To end, I would like to quote a historical exchange that happened close to a 100 years ago in the events leading up to the only Coptic Congress in Asyut in March, 1911.

Pope Cyril the 5th sent a telegram to the Bishop of Asyut saying:

“Whilst it gives us pleasure to see that a number of Copts have agreed to work together for the welfare of the community at large, we would ask our beloved children to refrain from building up a huge gathering in Asyut, which could result in agitation and render them liable to criticism. We would therefore urge everybody to exercise extreme prudence, wisdom and circumspection.”

To which, Bishop Macarius of Asyut replied to by saying:

“With all respect and obedience to Your Holiness, “I would assure you that there is no cause for concern. No personal or public damage is likely to result, the main objective of the Congress being the forging of stronger ties among all Egyptians through the safeguarding of the legitimate rights of Copts. I do not feel the slightest apprehension of its being held in Asyut.”

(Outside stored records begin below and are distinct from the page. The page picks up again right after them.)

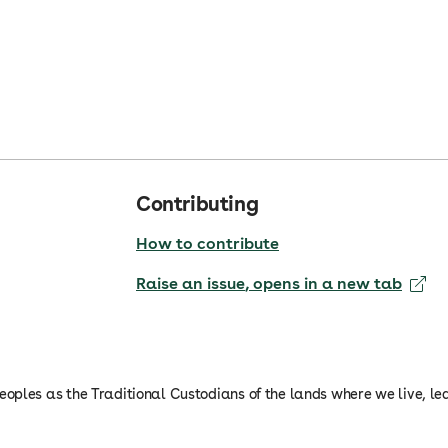
Contributing
How to contribute
Raise an issue
, opens in a new tab
oples as the Traditional Custodians of the lands where we live, le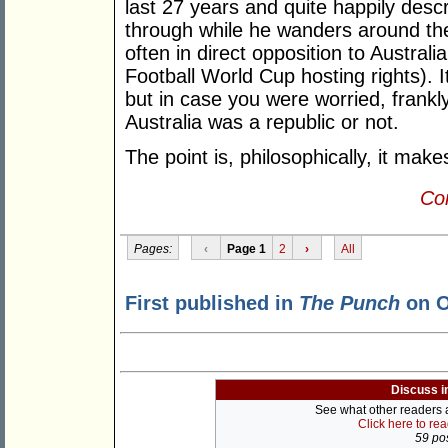
last 27 years and quite happily desc
through while he wanders around the
often in direct opposition to Australi
Football World Cup hosting rights). I
but in case you were worried, frankly
Australia was a republic or not.
The point is, philosophically, it mak
Con
Pages:
‹
Page 1
2
›
All
First published in
The Punch
on O
Discuss i
See what other readers ar
Click here to re
59 pos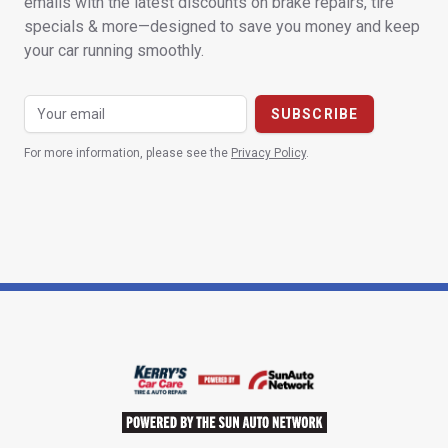
emails with the latest discounts on brake repairs, tire
specials & more—designed to save you money and keep
your car running smoothly.
For more information, please see the
Privacy Policy
.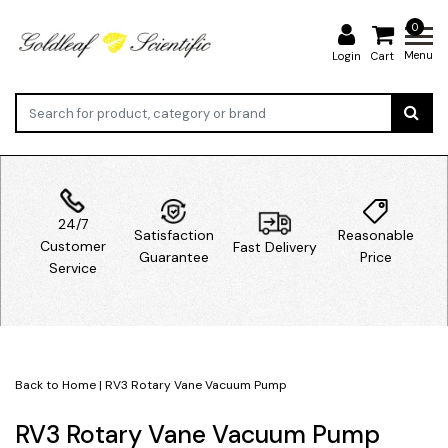
0
Menu
Login
Cart
24/7
Satisfaction
Reasonable
Customer
Fast Delivery
Guarantee
Price
Service
Back to Home
|
RV3 Rotary Vane Vacuum Pump
RV3 Rotary Vane Vacuum Pump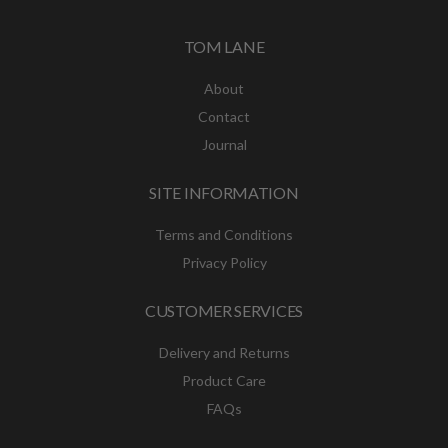
TOM LANE
About
Contact
Journal
SITE INFORMATION
Terms and Conditions
Privacy Policy
CUSTOMER SERVICES
Delivery and Returns
Product Care
FAQs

Like bishop Macarius, I would like to assure all those attending in person and through social media. With all respect and obedience, I am here to speak for Lucinda, to safeguard the legitimate rights of the Copts,  rights that are given to them by the Creator, not by a man-made government. Rights, that no public or personal damage could ever result for advocating for them. Rights, that if left neglected, will soon be forgotten.

Thank you for your time, and please keep the parents of Lucinda in your prayers.